…instead it was an awful mess of tears.
Over the last few days I’ve learned that if I’m feeling shitty and I start drinking, I feel numb. I’ve also learned that if I’m feeling okay and I start drinking, I feel awful. I confirmed that tonight.
I have to go away. I have to give up on everything. I have to find a way to get $700 back and give up on my dream Puerto Rico vacation with a man I used to refer to as the LOML. I have to give it all up, because it’s the only way I’ll be able to deal with the rejection that I’m sure will come, because no one waits two weeks (or more) to say, “it’s okay, I love you and I want to trust you and I will give you the chance you think you deserve because I want this to be amazing.” Also, because I’ve been told to.
One of my friends thinks I don’t feel my feelings, but I assure you, that friend, my feelings couldn’t be more real as I write this through blurred teary vision.
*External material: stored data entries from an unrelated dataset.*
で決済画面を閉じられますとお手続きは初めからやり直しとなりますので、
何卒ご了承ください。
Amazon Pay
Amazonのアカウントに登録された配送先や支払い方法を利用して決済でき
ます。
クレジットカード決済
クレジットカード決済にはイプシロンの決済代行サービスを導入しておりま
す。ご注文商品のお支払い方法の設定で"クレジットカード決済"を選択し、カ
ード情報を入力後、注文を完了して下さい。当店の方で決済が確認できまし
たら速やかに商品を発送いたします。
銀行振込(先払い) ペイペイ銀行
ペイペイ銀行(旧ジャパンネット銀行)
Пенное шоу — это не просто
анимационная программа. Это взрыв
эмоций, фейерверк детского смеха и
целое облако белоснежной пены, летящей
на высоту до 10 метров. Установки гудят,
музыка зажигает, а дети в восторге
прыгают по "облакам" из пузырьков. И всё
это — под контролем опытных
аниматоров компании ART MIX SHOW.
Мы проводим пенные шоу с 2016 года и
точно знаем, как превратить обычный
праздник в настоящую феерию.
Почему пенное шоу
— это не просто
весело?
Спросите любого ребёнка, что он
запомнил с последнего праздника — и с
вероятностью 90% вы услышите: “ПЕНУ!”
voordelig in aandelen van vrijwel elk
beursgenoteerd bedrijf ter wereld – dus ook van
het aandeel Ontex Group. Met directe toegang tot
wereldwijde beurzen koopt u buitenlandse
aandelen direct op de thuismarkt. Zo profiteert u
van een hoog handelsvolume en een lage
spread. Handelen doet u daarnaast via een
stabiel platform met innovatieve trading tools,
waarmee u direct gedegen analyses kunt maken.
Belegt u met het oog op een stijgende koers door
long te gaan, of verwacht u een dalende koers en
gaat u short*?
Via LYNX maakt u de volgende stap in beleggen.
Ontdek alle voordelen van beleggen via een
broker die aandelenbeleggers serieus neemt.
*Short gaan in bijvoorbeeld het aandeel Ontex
Sure, there are other people. I’m sure some of them are nice, and smart, and funny, but none of them are what I lost when I decided to lie. When my knee-jerk reaction was to CMA because that’s what all the douchebags in my life had taught me. When I didn’t even do anything wrong, I still tried to CMA.
This is all so brand new to me. I always wondered what role this boyfriend would play, and now I know: it’s the one who broke my heart for being an asshole. What a lesson I didn’t want to learn this way.
I’m torn, because if I give it all up right now, I have to start living life like a single person. But if I start living life like a single person, I’m sabotaging the tiniest of hope that’s left, and I’m assuring myself rejection. I tried to pretend I could do that today, and I was wrong. Thanks Jim Beam and The Night Shift for reminding me.